* [RECORDS FOR THE EXERCISE]
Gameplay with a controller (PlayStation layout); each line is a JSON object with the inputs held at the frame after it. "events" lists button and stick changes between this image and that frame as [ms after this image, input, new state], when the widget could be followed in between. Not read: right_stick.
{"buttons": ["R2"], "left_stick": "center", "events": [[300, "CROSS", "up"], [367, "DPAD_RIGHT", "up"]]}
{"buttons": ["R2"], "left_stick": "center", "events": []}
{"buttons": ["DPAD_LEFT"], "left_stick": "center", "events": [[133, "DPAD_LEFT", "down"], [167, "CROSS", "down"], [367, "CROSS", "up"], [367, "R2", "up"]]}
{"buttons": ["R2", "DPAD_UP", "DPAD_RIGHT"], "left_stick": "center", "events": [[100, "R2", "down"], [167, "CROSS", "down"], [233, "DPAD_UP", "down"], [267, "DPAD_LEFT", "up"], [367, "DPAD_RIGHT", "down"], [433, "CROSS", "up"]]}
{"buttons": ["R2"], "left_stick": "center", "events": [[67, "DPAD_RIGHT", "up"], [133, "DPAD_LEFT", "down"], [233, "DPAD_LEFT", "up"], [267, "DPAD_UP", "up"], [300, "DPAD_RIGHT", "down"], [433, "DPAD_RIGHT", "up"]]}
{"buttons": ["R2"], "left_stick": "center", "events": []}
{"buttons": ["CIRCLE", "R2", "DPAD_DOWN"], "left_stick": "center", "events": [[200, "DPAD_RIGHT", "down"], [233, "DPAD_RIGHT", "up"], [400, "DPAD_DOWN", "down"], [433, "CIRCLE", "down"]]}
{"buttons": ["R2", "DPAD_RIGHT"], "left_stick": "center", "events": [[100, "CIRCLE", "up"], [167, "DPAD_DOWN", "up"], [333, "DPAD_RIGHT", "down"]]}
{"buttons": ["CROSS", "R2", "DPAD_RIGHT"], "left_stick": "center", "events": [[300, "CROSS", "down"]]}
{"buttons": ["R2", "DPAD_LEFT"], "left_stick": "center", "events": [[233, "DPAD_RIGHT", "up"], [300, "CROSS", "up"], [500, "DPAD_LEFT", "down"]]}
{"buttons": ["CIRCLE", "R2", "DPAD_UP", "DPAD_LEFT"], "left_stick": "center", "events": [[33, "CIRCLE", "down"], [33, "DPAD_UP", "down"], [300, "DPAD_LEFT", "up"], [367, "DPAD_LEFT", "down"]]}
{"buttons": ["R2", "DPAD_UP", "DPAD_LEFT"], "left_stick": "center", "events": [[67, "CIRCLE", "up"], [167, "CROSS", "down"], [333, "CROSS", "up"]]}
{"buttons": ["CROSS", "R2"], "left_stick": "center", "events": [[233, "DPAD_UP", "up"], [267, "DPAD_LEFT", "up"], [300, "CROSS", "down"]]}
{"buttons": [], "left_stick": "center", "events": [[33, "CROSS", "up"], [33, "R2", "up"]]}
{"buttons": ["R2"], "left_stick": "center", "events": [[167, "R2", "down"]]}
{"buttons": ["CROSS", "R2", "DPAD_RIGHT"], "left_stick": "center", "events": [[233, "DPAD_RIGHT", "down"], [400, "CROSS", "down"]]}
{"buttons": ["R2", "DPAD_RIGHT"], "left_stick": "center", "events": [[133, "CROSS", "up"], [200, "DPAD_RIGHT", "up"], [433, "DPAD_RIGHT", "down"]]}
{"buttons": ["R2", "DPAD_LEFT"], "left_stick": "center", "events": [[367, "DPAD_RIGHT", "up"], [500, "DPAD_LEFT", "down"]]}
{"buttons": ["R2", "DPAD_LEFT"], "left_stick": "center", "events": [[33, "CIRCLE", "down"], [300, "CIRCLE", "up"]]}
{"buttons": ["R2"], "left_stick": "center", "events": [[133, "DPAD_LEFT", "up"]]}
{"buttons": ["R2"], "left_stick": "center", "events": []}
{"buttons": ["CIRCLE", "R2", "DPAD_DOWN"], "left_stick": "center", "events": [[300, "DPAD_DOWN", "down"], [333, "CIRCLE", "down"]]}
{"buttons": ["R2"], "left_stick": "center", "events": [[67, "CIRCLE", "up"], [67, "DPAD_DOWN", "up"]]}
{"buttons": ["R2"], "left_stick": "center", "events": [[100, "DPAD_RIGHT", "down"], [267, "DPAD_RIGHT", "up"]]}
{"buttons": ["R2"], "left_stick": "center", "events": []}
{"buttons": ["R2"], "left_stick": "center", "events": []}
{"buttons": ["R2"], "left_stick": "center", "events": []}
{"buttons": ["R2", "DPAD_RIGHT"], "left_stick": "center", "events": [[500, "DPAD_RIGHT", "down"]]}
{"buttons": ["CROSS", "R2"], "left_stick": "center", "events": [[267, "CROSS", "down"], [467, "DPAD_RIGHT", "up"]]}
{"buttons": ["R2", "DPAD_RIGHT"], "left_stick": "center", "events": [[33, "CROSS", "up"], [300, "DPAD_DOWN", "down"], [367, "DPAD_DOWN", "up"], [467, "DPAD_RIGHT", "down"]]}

* [ABOUT THIS EXERCISE] Take the lines above and retype all of them exactly.

* [RESPONSE]
Gameplay with a controller (PlayStation layout); each line is a JSON object with the inputs held at the frame after it. "events" lists button and stick changes between this image and that frame as [ms after this image, input, new state], when the widget could be followed in between. Not read: right_stick.
{"buttons": ["R2"], "left_stick": "center", "events": [[300, "CROSS", "up"], [367, "DPAD_RIGHT", "up"]]}
{"buttons": ["R2"], "left_stick": "center", "events": []}
{"buttons": ["DPAD_LEFT"], "left_stick": "center", "events": [[133, "DPAD_LEFT", "down"], [167, "CROSS", "down"], [367, "CROSS", "up"], [367, "R2", "up"]]}
{"buttons": ["R2", "DPAD_UP", "DPAD_RIGHT"], "left_stick": "center", "events": [[100, "R2", "down"], [167, "CROSS", "down"], [233, "DPAD_UP", "down"], [267, "DPAD_LEFT", "up"], [367, "DPAD_RIGHT", "down"], [433, "CROSS", "up"]]}
{"buttons": ["R2"], "left_stick": "center", "events": [[67, "DPAD_RIGHT", "up"], [133, "DPAD_LEFT", "down"], [233, "DPAD_LEFT", "up"], [267, "DPAD_UP", "up"], [300, "DPAD_RIGHT", "down"], [433, "DPAD_RIGHT", "up"]]}
{"buttons": ["R2"], "left_stick": "center", "events": []}
{"buttons": ["CIRCLE", "R2", "DPAD_DOWN"], "left_stick": "center", "events": [[200, "DPAD_RIGHT", "down"], [233, "DPAD_RIGHT", "up"], [400, "DPAD_DOWN", "down"], [433, "CIRCLE", "down"]]}
{"buttons": ["R2", "DPAD_RIGHT"], "left_stick": "center", "events": [[100, "CIRCLE", "up"], [167, "DPAD_DOWN", "up"], [333, "DPAD_RIGHT", "down"]]}
{"buttons": ["CROSS", "R2", "DPAD_RIGHT"], "left_stick": "center", "events": [[300, "CROSS", "down"]]}
{"buttons": ["R2", "DPAD_LEFT"], "left_stick": "center", "events": [[233, "DPAD_RIGHT", "up"], [300, "CROSS", "up"], [500, "DPAD_LEFT", "down"]]}
{"buttons": ["CIRCLE", "R2", "DPAD_UP", "DPAD_LEFT"], "left_stick": "center", "events": [[33, "CIRCLE", "down"], [33, "DPAD_UP", "down"], [300, "DPAD_LEFT", "up"], [367, "DPAD_LEFT", "down"]]}
{"buttons": ["R2", "DPAD_UP", "DPAD_LEFT"], "left_stick": "center", "events": [[67, "CIRCLE", "up"], [167, "CROSS", "down"], [333, "CROSS", "up"]]}
{"buttons": ["CROSS", "R2"], "left_stick": "center", "events": [[233, "DPAD_UP", "up"], [267, "DPAD_LEFT", "up"], [300, "CROSS", "down"]]}
{"buttons": [], "left_stick": "center", "events": [[33, "CROSS", "up"], [33, "R2", "up"]]}
{"buttons": ["R2"], "left_stick": "center", "events": [[167, "R2", "down"]]}
{"buttons": ["CROSS", "R2", "DPAD_RIGHT"], "left_stick": "center", "events": [[233, "DPAD_RIGHT", "down"], [400, "CROSS", "down"]]}
{"buttons": ["R2", "DPAD_RIGHT"], "left_stick": "center", "events": [[133, "CROSS", "up"], [200, "DPAD_RIGHT", "up"], [433, "DPAD_RIGHT", "down"]]}
{"buttons": ["R2", "DPAD_LEFT"], "left_stick": "center", "events": [[367, "DPAD_RIGHT", "up"], [500, "DPAD_LEFT", "down"]]}
{"buttons": ["R2", "DPAD_LEFT"], "left_stick": "center", "events": [[33, "CIRCLE", "down"], [300, "CIRCLE", "up"]]}
{"buttons": ["R2"], "left_stick": "center", "events": [[133, "DPAD_LEFT", "up"]]}
{"buttons": ["R2"], "left_stick": "center", "events": []}
{"buttons": ["CIRCLE", "R2", "DPAD_DOWN"], "left_stick": "center", "events": [[300, "DPAD_DOWN", "down"], [333, "CIRCLE", "down"]]}
{"buttons": ["R2"], "left_stick": "center", "events": [[67, "CIRCLE", "up"], [67, "DPAD_DOWN", "up"]]}
{"buttons": ["R2"], "left_stick": "center", "events": [[100, "DPAD_RIGHT", "down"], [267, "DPAD_RIGHT", "up"]]}
{"buttons": ["R2"], "left_stick": "center", "events": []}
{"buttons": ["R2"], "left_stick": "center", "events": []}
{"buttons": ["R2"], "left_stick": "center", "events": []}
{"buttons": ["R2", "DPAD_RIGHT"], "left_stick": "center", "events": [[500, "DPAD_RIGHT", "down"]]}
{"buttons": ["CROSS", "R2"], "left_stick": "center", "events": [[267, "CROSS", "down"], [467, "DPAD_RIGHT", "up"]]}
{"buttons": ["R2", "DPAD_RIGHT"], "left_stick": "center", "events": [[33, "CROSS", "up"], [300, "DPAD_DOWN", "down"], [367, "DPAD_DOWN", "up"], [467, "DPAD_RIGHT", "down"]]}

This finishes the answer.